THE RECORDS
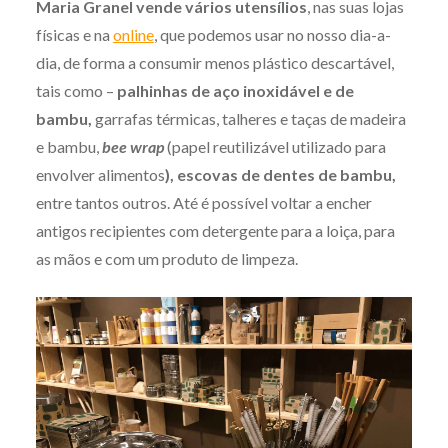
Maria Granel vende vários utensílios
, nas suas lojas
físicas e na
online
, que podemos usar no nosso dia-a-
dia, de forma a consumir menos plástico descartável,
tais como –
palhinhas de aço inoxidável e de
bambu,
garrafas térmicas, talheres e taças de madeira
e bambu,
bee wrap
(papel reutilizável utilizado para
envolver alimentos
), escovas de dentes de bambu,
entre tantos outros. Até é possível voltar a encher
antigos recipientes com detergente para a loiça, para
as mãos e com um produto de limpeza.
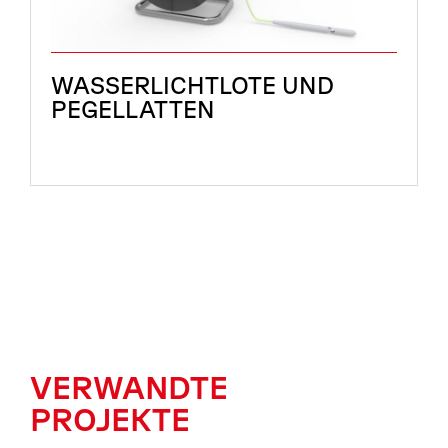
WASSERLICHTLOTE UND
PEGELLATTEN
VERWANDTE
PROJEKTE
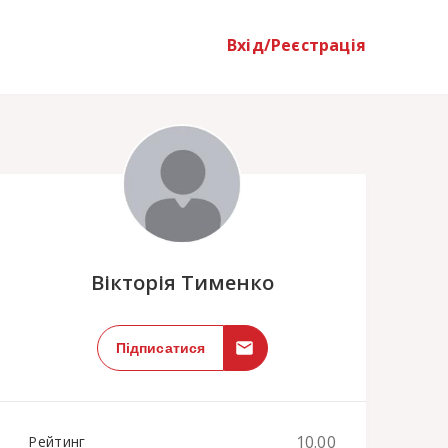
Вхід/Реєстрація
;
Вікторія Тименко
Підписатися
10.00
Рейтинг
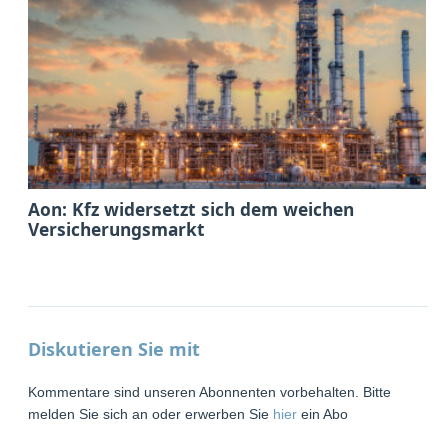
Aon: Kfz widersetzt sich dem weichen
Versicherungsmarkt
Diskutieren Sie mit
Kommentare sind unseren Abonnenten vorbehalten. Bitte
melden Sie sich an oder erwerben Sie
hier
ein Abo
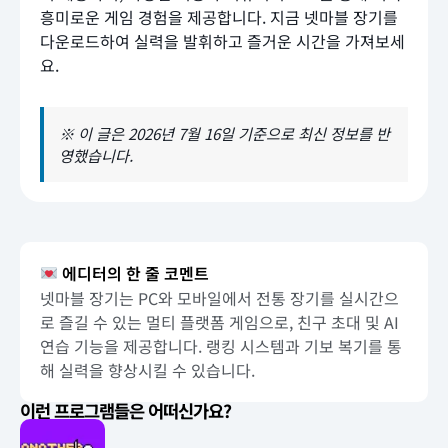
흥미로운 게임 경험을 제공합니다. 지금 넷마블 장기를
다운로드하여 실력을 발휘하고 즐거운 시간을 가져보세
요.
※ 이 글은 2026년 7월 16일 기준으로 최신 정보를 반
영했습니다.
에디터의 한 줄 코멘트
넷마블 장기는 PC와 모바일에서 전통 장기를 실시간으
로 즐길 수 있는 멀티 플랫폼 게임으로, 친구 초대 및 AI
연습 기능을 제공합니다. 랭킹 시스템과 기보 복기를 통
해 실력을 향상시킬 수 있습니다.
이런 프로그램들은 어떠신가요?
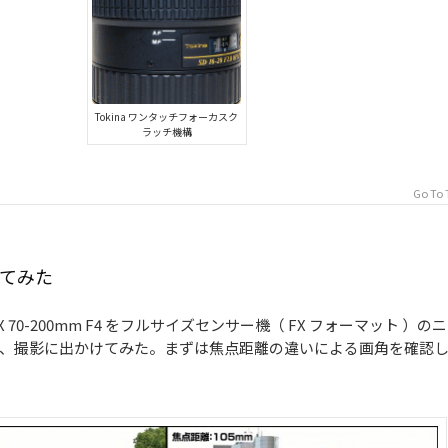
Tokina ワンタッチフォーカスク
ラッチ機構
Go To 
けてみた
 70-200mm F4 をフルサイズセンサー機（ FX フォーマット ）の
着して、撮影に出かけてみた。まずは焦点距離の違いによる画角を確認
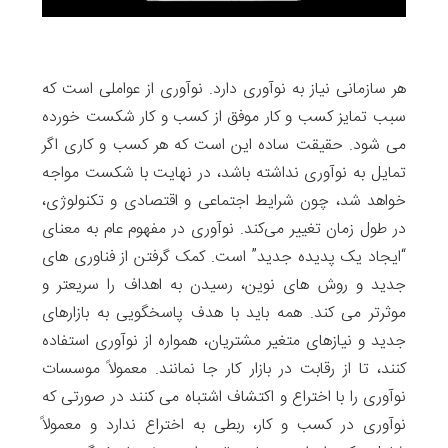
هر سازمانی نیاز به نوآوری دارد. نوآوری از عواملی است که
سبب تمایز کسب و کار موفق از کسب و کار شکست خورده
می شود. حقیقت ساده این است که هر کسب و کاری اگر
تمایل به نوآوری نداشته باشد، در نهایت با شکست مواجه
خواهد شد، چون شرایط اجتماعی و اقتصادی و تکنولوژی،
در طول زمان تغییر می‌کند. نوآوری در مفهوم عام به معنای
“ایجاد یک پدیده جدید” است. کمک گرفتن از فناوری های
جدید و روش های نوین، رسیدن به اهداف را سریعتر و
موثرتر می کند. همه باید با هدف پاسخگویی به بازارهای
جدید و نیازهای متغیر مشتریان، همواره از نوآوری استفاده
کنند، تا از رقابت در بازار کار جا نمانند. معمولاً موسسات
نوآوری را با اختراع و اکتشاف اشتباه می کنند در صورتی که
نوآوری در کسب و کار، ربطی به اختراع ندارد و معمولاً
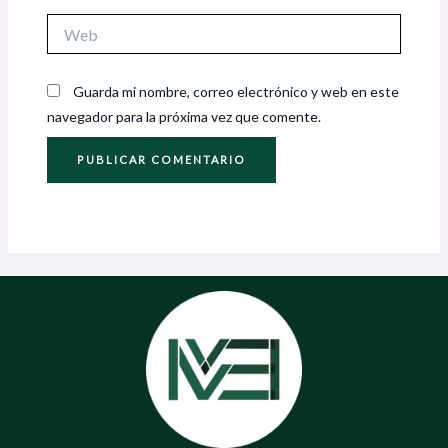
Web
Guarda mi nombre, correo electrónico y web en este
navegador para la próxima vez que comente.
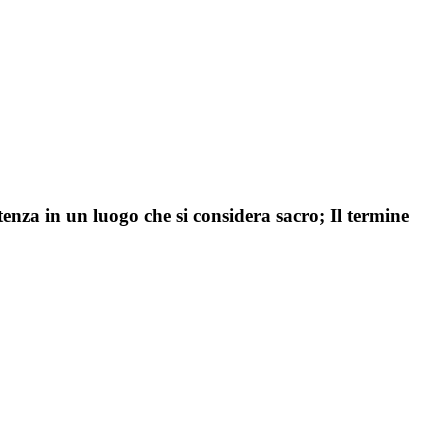
enza in un luogo che si considera sacro; Il termine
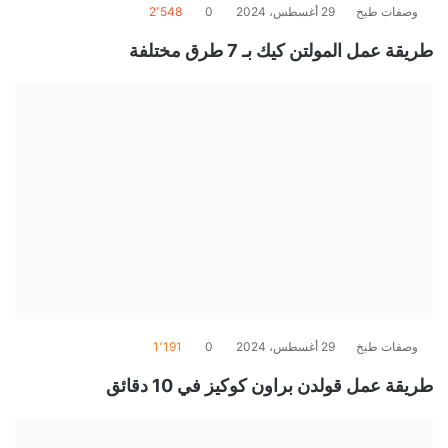
وصفات طبخ
29 أغسطس، 2024
0
2٬548
طريقة عمل المولتن كيك بـ 7 طرق مختلفة
وصفات طبخ
29 أغسطس، 2024
0
1٬191
طريقة عمل قولدن براون كوكيز في 10 دقائق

TASK OBJECTIVE
Could you pull the text lines out of every entry above, copying each one word for word, and leave the pictures out of your answer?

ANSWER BOX
Maria Granel vende vários utensílios
, nas suas lojas
físicas e na
online
, que podemos usar no nosso dia-a-
dia, de forma a consumir menos plástico descartável,
tais como –
palhinhas de aço inoxidável e de
bambu,
garrafas térmicas, talheres e taças de madeira
e bambu,
bee wrap
(papel reutilizável utilizado para
envolver alimentos
), escovas de dentes de bambu,
entre tantos outros. Até é possível voltar a encher
antigos recipientes com detergente para a loiça, para
as mãos e com um produto de limpeza.
WASSERLICHTLOTE UND
PEGELLATTEN
VERWANDTE
PROJEKTE
Вхід/Реєстрація
;
Вікторія Тименко
Підписатися
10.00
Рейтинг
Aon: Kfz widersetzt sich dem weichen
Versicherungsmarkt
Diskutieren Sie mit
Kommentare sind unseren Abonnenten vorbehalten. Bitte
melden Sie sich an oder erwerben Sie
hier
ein Abo
흥미로운 게임 경험을 제공합니다. 지금 넷마블 장기를
다운로드하여 실력을 발휘하고 즐거운 시간을 가져보세
요.
※ 이 글은 2026년 7월 16일 기준으로 최신 정보를 반
영했습니다.
에디터의 한 줄 코멘트
넷마블 장기는 PC와 모바일에서 전통 장기를 실시간으
로 즐길 수 있는 멀티 플랫폼 게임으로, 친구 초대 및 AI
연습 기능을 제공합니다. 랭킹 시스템과 기보 복기를 통
해 실력을 향상시킬 수 있습니다.
이런 프로그램들은 어떠신가요?
Tokina ワンタッチフォーカスク
ラッチ機構
Go To 
けてみた
 70-200mm F4 をフルサイズセンサー機（ FX フォーマット ）の
着して、撮影に出かけてみた。まずは焦点距離の違いによる画角を確認
هر سازمانی نیاز به نوآوری دارد. نوآوری از عواملی است که
سبب تمایز کسب و کار موفق از کسب و کار شکست خورده
می شود. حقیقت ساده این است که هر کسب و کاری اگر
تمایل به نوآوری نداشته باشد، در نهایت با شکست مواجه
خواهد شد، چون شرایط اجتماعی و اقتصادی و تکنولوژی،
در طول زمان تغییر می‌کند. نوآوری در مفهوم عام به معنای
“ایجاد یک پدیده جدید” است. کمک گرفتن از فناوری های
جدید و روش های نوین، رسیدن به اهداف را سریعتر و
موثرتر می کند. همه باید با هدف پاسخگویی به بازارهای
جدید و نیازهای متغیر مشتریان، همواره از نوآوری استفاده
کنند، تا از رقابت در بازار کار جا نمانند. معمولاً موسسات
نوآوری را با اختراع و اکتشاف اشتباه می کنند در صورتی که
نوآوری در کسب و کار، ربطی به اختراع ندارد و معمولاً
Web
Guarda mi nombre, correo electrónico y web en este
navegador para la próxima vez que comente.
enza in un luogo che si considera sacro; Il termine
وصفات طبخ
29 أغسطس، 2024
0
2٬548
طريقة عمل المولتن كيك بـ 7 طرق مختلفة
وصفات طبخ
29 أغسطس، 2024
0
1٬191
طريقة عمل قولدن براون كوكيز في 10 دقائق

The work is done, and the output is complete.